Безнадёжно махнул рукой дед, поднялся на межу и лопухами стал вытирать ноги. А бабушка дрожащими руками обирала с моих новых штанов пригоршнями грязь и торжествующе, ровно бы доказывая кому-то, кричала:
– Не-ет, сердце моё не омманешь! Токо кровопивец этот за порог, а у меня уж так и заныло, так и заныло… А ты, старый, куды смотрел? Где ты был? А если бы загинул ребёнок?!
– Не загинул же…
Я лежал, уткнувшись носом в траву, и плакал от жалости к себе, от обиды. Бабушка взялась растирать мне ноги ладонями, а Танька шарила по моему носу лопушком, ругалась вперебой с бабушкой:
– Ох, каторжанец Шанька! Я папке Левонтию всё-ё рашшкажу!.. – и грозила пальцем вдаль.
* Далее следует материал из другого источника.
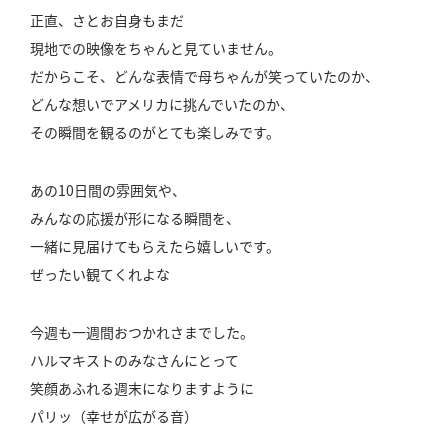
正直、さとお自身もまだ
現地での映像をちゃんと見ていません。
だからこそ、どんな表情で母ちゃんが笑っていたのか、
どんな想いでアメリカに挑んでいたのか、
その瞬間を観るのがとても楽しみです。
あの10日間の雰囲気や、
みんなの応援が形になる瞬間を、
一緒に見届けてもらえたら嬉しいです。
ぜったい観てくれよな
今週も一週間おつかれさまでした。
ハルマキストのみなさんにとって
笑顔あふれる週末になりますように
パリッ（幸せが広がる音）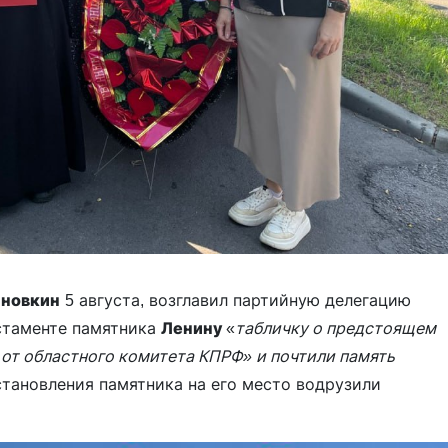
иновкин
5 августа, возглавил партийную делегацию
остаменте памятника
Ленину
«
табличку о предстоящем
от областного комитета КПРФ» и почтили память
тановления памятника на его место водрузили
Я глянул, куда она грозила, и заметил клубящуюся уже возле заимки пыль. Санька чесал во все лопатки к заимке, к реке, чтобы укрыться где-нибудь до лучших времён.
… Четвёртый день лежу я на печке. Ноги мои укутаны в старое одеяло. Бабушка натирала их по три раза за ночь настоем ветреницы, муравьиным маслом и ещё чем-то едучим и вонючим. Ноги мои жгло теперь и щипало так, что впору завыть, но бабушка уверяла, что так оно и должно быть, – значит, вылечиваются ноги-то, раз жжение и боль чуют, и рассказывала о том, как и кого в своё время вылечила она и какие ей за это благодарствия были.
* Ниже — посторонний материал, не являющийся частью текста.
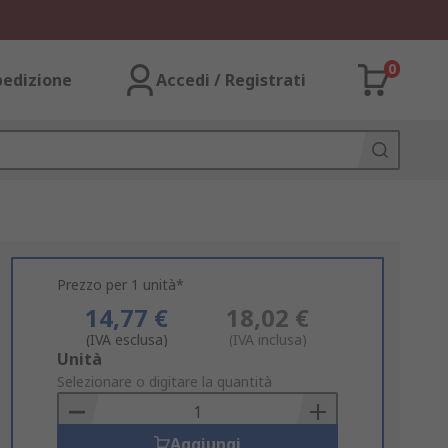
0
pedizione
Accedi / Registrati
Prezzo per 1 unità*
14,77 €
18,02 €
(IVA esclusa)
(IVA inclusa)
Add
Unità
to
Selezionare o digitare la quantità
Basket
Aggiungi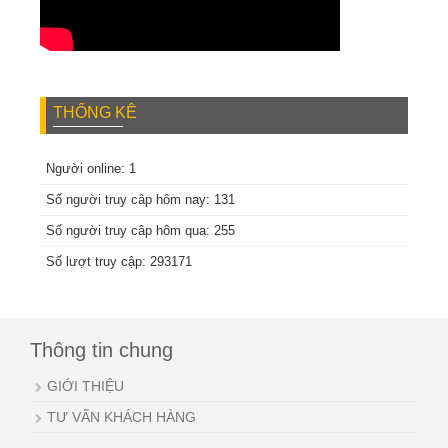
THỐNG KÊ
Người online: 1
Số người truy câp hôm nay: 131
Số người truy câp hôm qua: 255
Số lượt truy cập: 293171
Thông tin chung
GIỚI THIỆU
TƯ VẤN KHÁCH HÀNG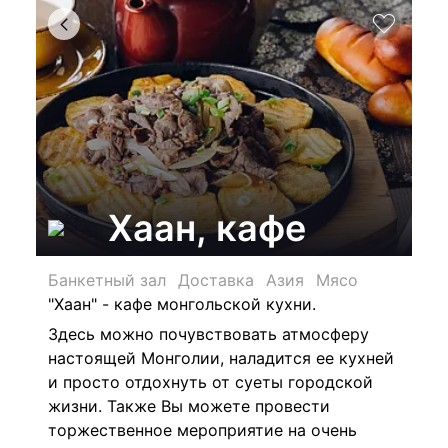
Хаан, кафе
Банкетный зал
Доставка
Азия
Мясо
"Хаан" - кафе монгольской кухни.
Здесь можно почувствовать атмосферу
настоящей Монголии, наладится ее кухней
и просто отдохнуть от суеты городской
жизни. Также Вы можете провести
торжественное мероприятие на очень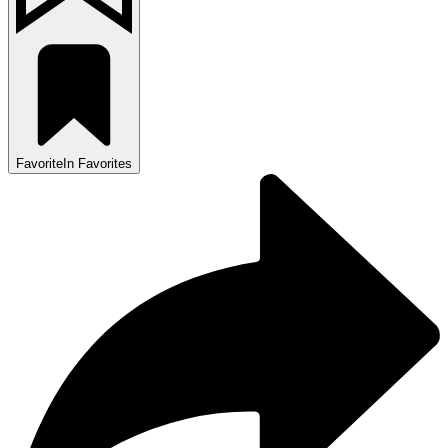
Favorite
In Favorites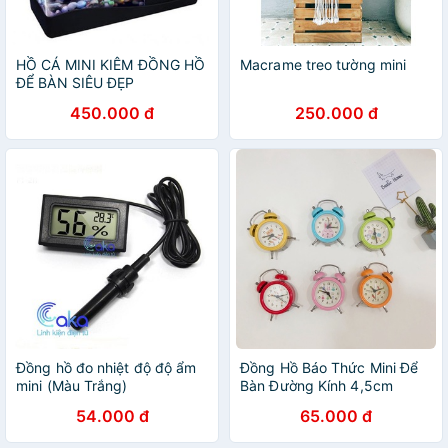
HỒ CÁ MINI KIÊM ĐỒNG HỒ
Macrame treo tường mini
ĐỂ BÀN SIÊU ĐẸP
450.000 đ
250.000 đ
Đồng hồ đo nhiệt độ độ ẩm
Đồng Hồ Báo Thức Mini Để
mini (Màu Trắng)
Bàn Đường Kính 4,5cm
54.000 đ
65.000 đ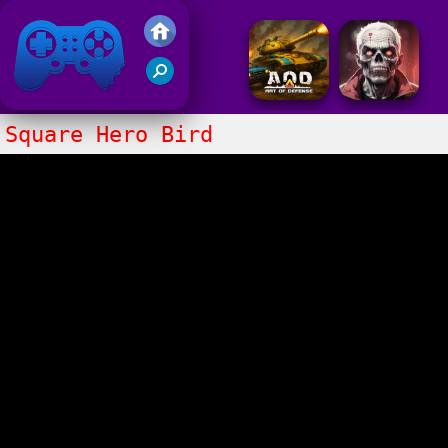
Juegos Friv 2017
Square Hero Bird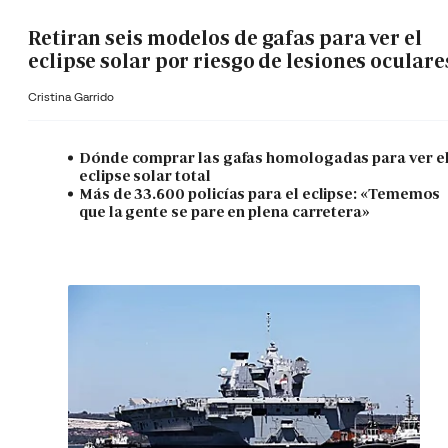
Retiran seis modelos de gafas para ver el
eclipse solar por riesgo de lesiones oculare
Cristina Garrido
Dónde comprar las gafas homologadas para ver e
eclipse solar total
Más de 33.600 policías para el eclipse: «Tememos
que la gente se pare en plena carretera»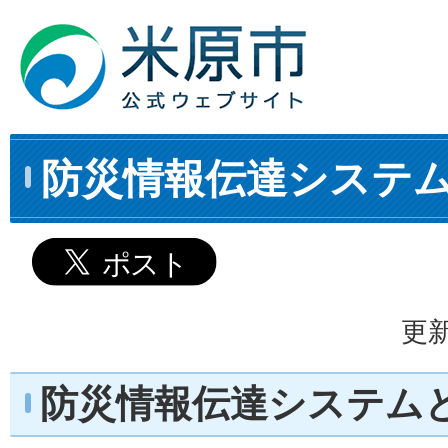
防災情報伝達システ
更新
防災情報伝達システム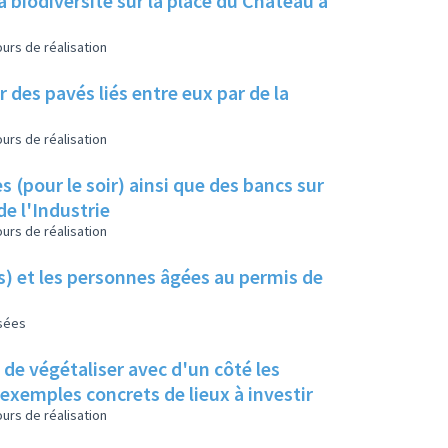
a biodiversité sur la place du Château à
urs de réalisation
 des pavés liés entre eux par de la
urs de réalisation
s (pour le soir) ainsi que des bancs sur
de l'Industrie
urs de réalisation
es) et les personnes âgées au permis de
isées
s de végétaliser avec d'un côté les
s exemples concrets de lieux à investir
urs de réalisation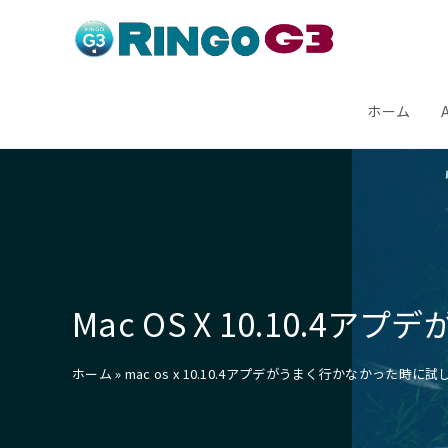
コ
ン
テ
ン
ホーム
ツ
へ
ス
キ
ッ
プ
Mac OS X 10.10.
ホーム
»
mac os x 10.10.4アプデがうまく行かなかった時に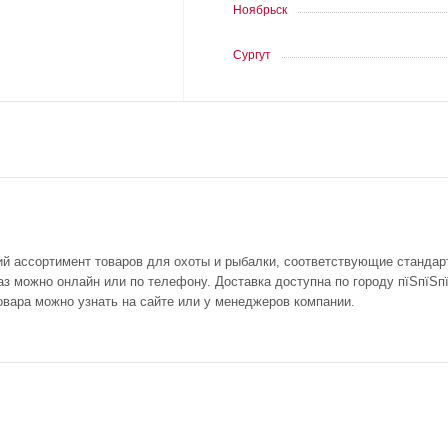
Ноябрьск
Сургут
ий ассортимент товаров для охоты и рыбалки, соответствующие стандар
з можно онлайн или по телефону. Доставка доступна по городу пїЅпїЅпї
овара можно узнать на сайте или у менеджеров компании.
Саньку бабушка изловить не могла. Как я догадывался, дед выводит Саньку из-под намеченного бабушкой возмездия. Он то наряжал Саньку в ночное пасти скотину, то отсылал в лес с задельем каким-нибудь. Бабушка вынуждена была поносить дедушку и меня, но мы люди к этому привычные, и дед только кряхтел да пуще дымил цигаркою, а я похихикивал в подушку да перемигивался с дедом.
Штаны мои бабушка выстирала, а сапоги мои так и остались в бочажине. Жалко сапоги. Штаны тоже не те уж, что были. Материя не блестит, синь слиняла, штаны разом поблёкли, увяли, как цветы стародубы в кринке. «Эх, Санька, Санька!» – вздохнул я. Но почему-то мне уже Саньку жалко сделалось.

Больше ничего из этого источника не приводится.